Al final del día, Estados Unidos lucha por continuar poder asumiendo el coste de la libertad. Todo queda resumido en la libertad y ninguna de las causas mencionadas se puede entender sin la libertad. Esta libertad es la redención que América busca y ofrece al mundo—en una excepcionalidad tan terrible como maravillosa. No sabes muy bien lo que es. Pero, de repente, en América todo parece posible y vives empujado por la creencia de que puedes hacer cualquier cosa que te propongas. No hay más impedimento que tu propia responsabilidad adulta.

América parece no haber superado en mucho lo que Alexis de Tocqueville dejó escrito en su Démocratie en Amérique. Pueden haber pasado los decenios, las guerras y las crisis. América puede haber prohibido el alcohol, perseguir fantasmas comunistas, sufrir revelaciones religiosas, y entregarse a la fornicación más sensacional. Pero la energía primigenia de Estados Unidos ha sabido preservarse, justamente porque ha sabido preservar la igualdad moderna en la desigualdad capitalista de clase; porque ha sabido preservar —en palabras de Jedediah Purdy, mi intelectual hillbilly preferido— una anarquía tolerable hecha de retales radicales y reaccionarios. Para Purdy, este caos primigenio de puritanos y dueños de plantaciones de esclavos es la paradoja sacrificial de la libertad americana, la que lleva tanto a la ley seca como los hippies promiscuos.

América ni espera, ni descansa. La libertad es frenética. Quizás éste es el motivo de su éxito

Trump puede ser otro cordero útil para esta redención americana. O puede añadirse a la lista de presidentes mediocres y cretinos —¿quién recuerda Chester Arthur? O puede inaugurar la lista de presidentes autoritarios, que no habrán querido ofrendarse en el altar de la religión americana. En realidad, todo fermento está presente. Será una tensa espera, observando. Pero América ni espera, ni descansa. La libertad es frenética. Quizás este es el motivo de su éxito. Trump podrá empujar hacia una dirección. Tendrá toda una sociedad dispuesta a empujar en una multitud de direcciones opuestas. De la misma manera que la mayoría moral de los neocon del decenio de 1980 fue una ficción plausible de reaccionarios revolucionarios, Trump en tanto que espectro del fascismo, puede acabar igual. O, naufragado hoy el neoconservadurismo, Trump lo puede llegar a hacer bueno. La misma ansiedad que tienen los fracasados expertos es compartida por la gran totalidad de sus lectores y detractores.

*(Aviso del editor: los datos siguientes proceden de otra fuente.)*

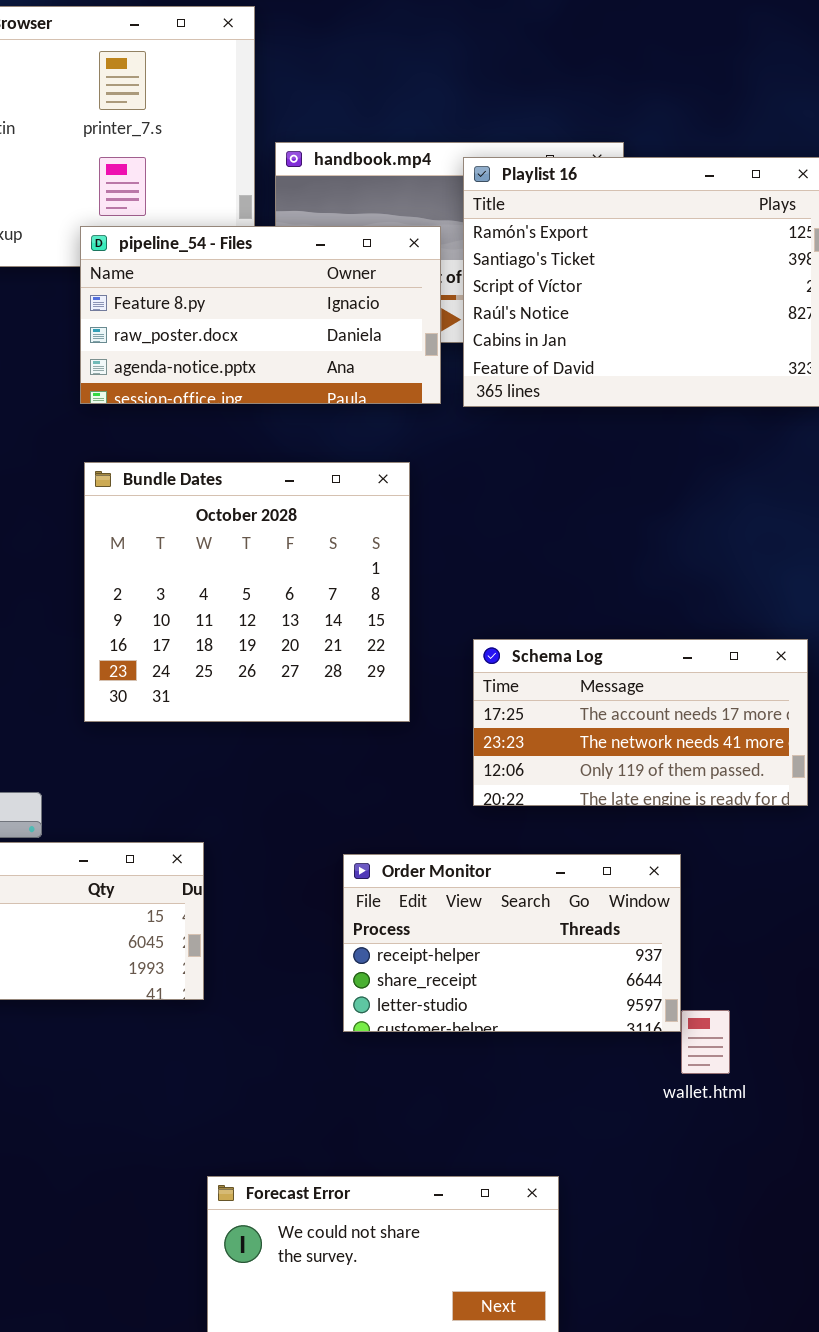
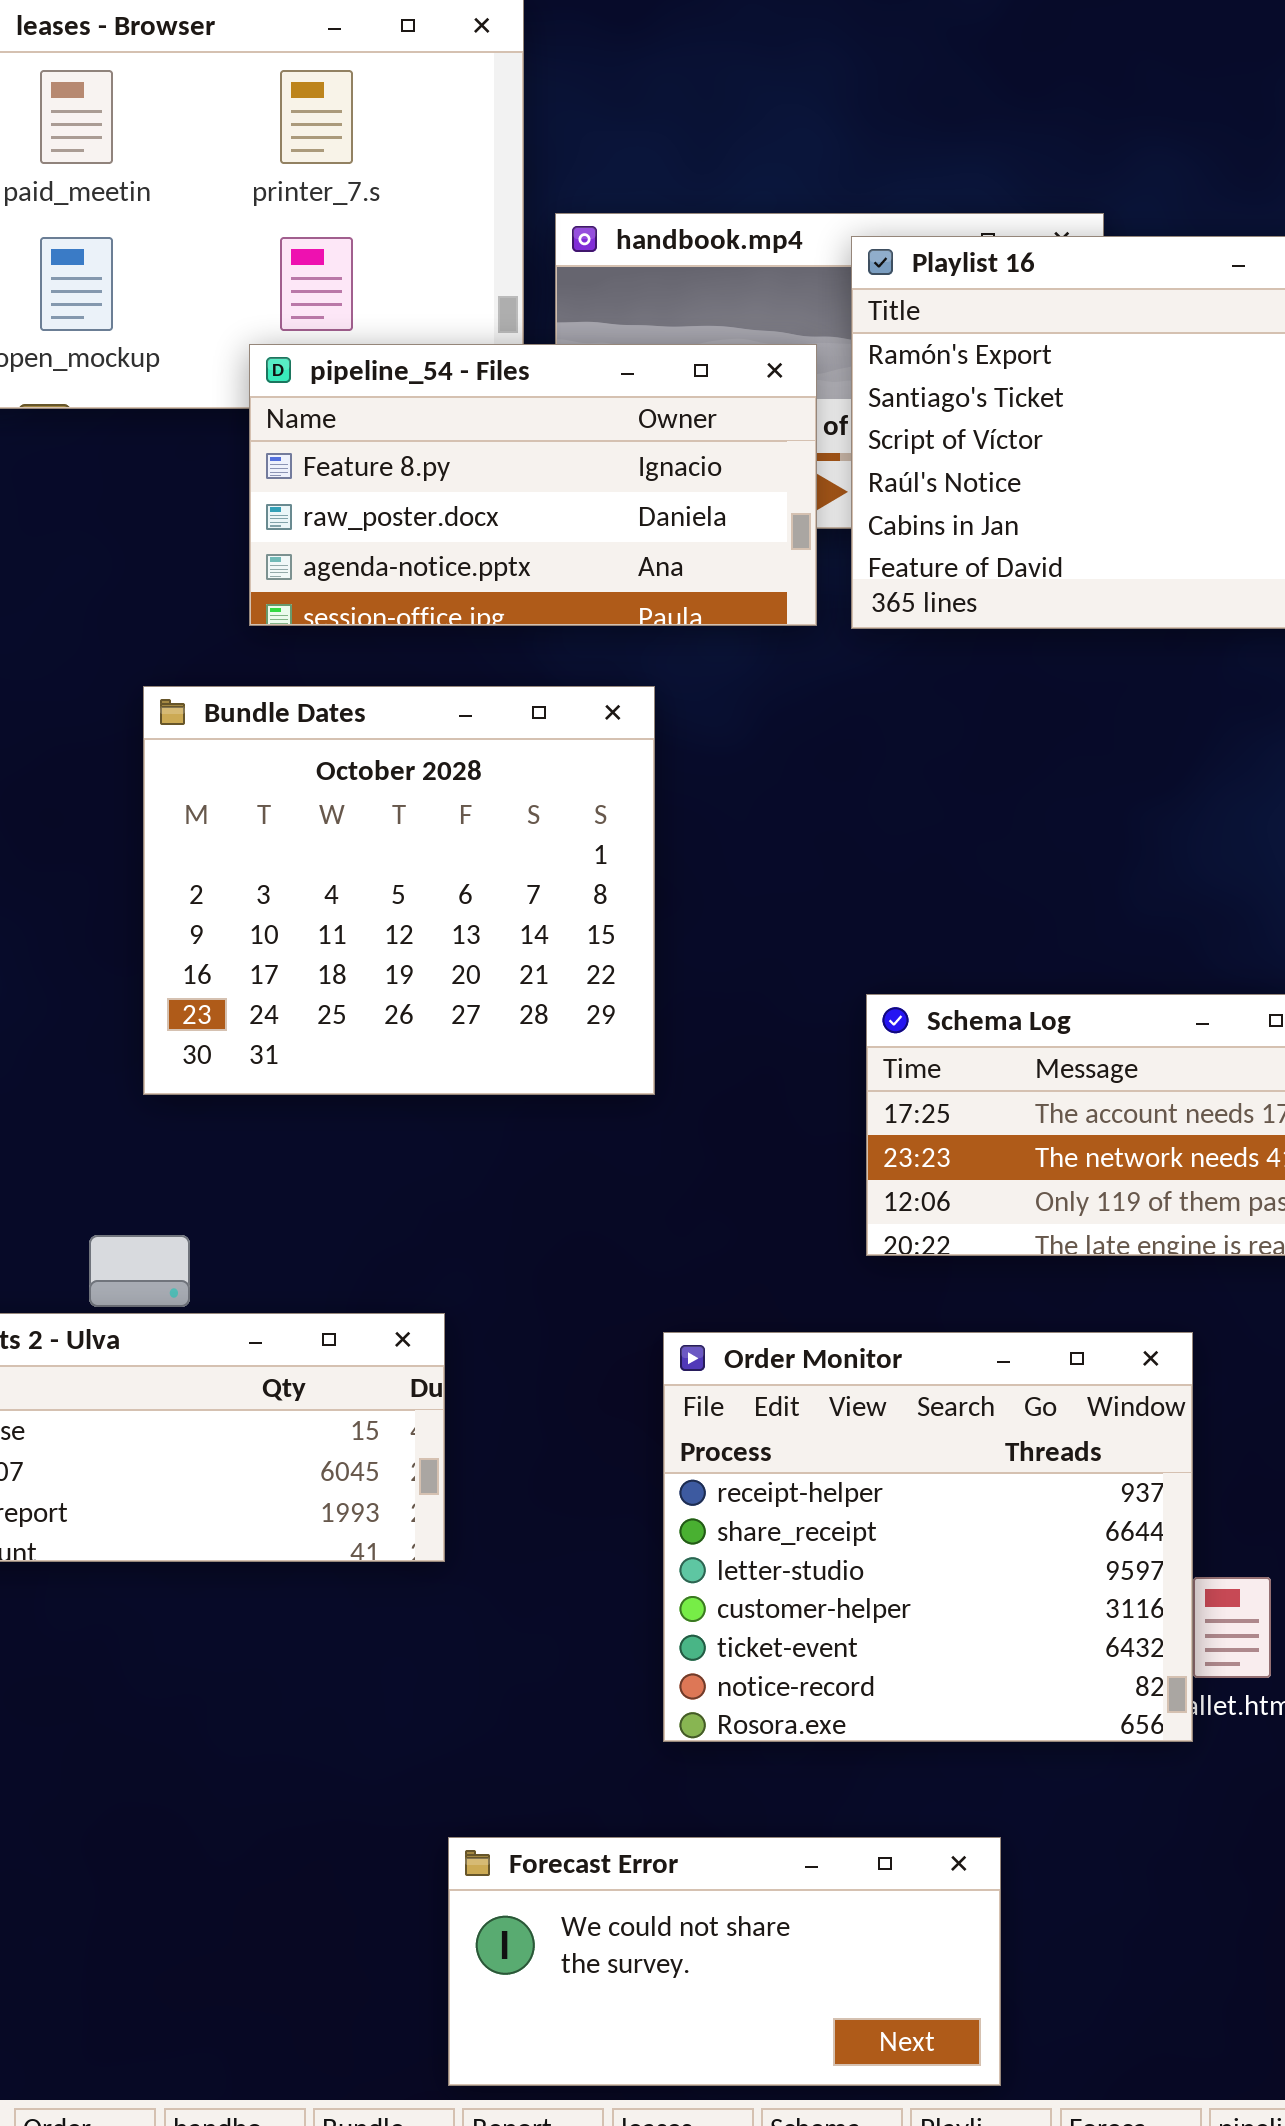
Bundle Dates: [84,462,410,722] -> [143,686,655,1095], moved
Order Monitor: [343,854,681,1032] -> [663,1332,1193,1742], resized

De la ansiedad del pesimismo del experto y el progre, a la ansiedad del optimismo del hillbilly, América se elabora de una manera única. Quien esté dispuesto a pagar, encontrará la libertad. Casa con su capitalismo triunfante, la esclavitud de nuestro tiempo. Todos los que nos hemos mecido en ella hemos degustado esta libertad y sabemos el precio que hemos pagado. Hemos contado los latigazos en la espalda y arrastrado los grilletes de la disciplina de su capital. América siempre ha sido exigente en su tolerable anarquía de puritanos y esclavistas. Y muchas veces ha pedido más de lo que ha ofrecido. Mientras muchos todavía se baten, otros pagamos hasta donde pudimos. Redimidos, o sacrificados, o resentidos, acabamos añorando el néctar libertario y nos queremos hacer creer a nosotros mismos que no era un precio tan caro y que lo podríamos volver a pagar.

Mientras América pueda redimir en la libertad, América seguirá funcionando—mejor o peor, con sus amos y sus esclavos. Eso es lo que Trump puede acabar destruyendo. O no.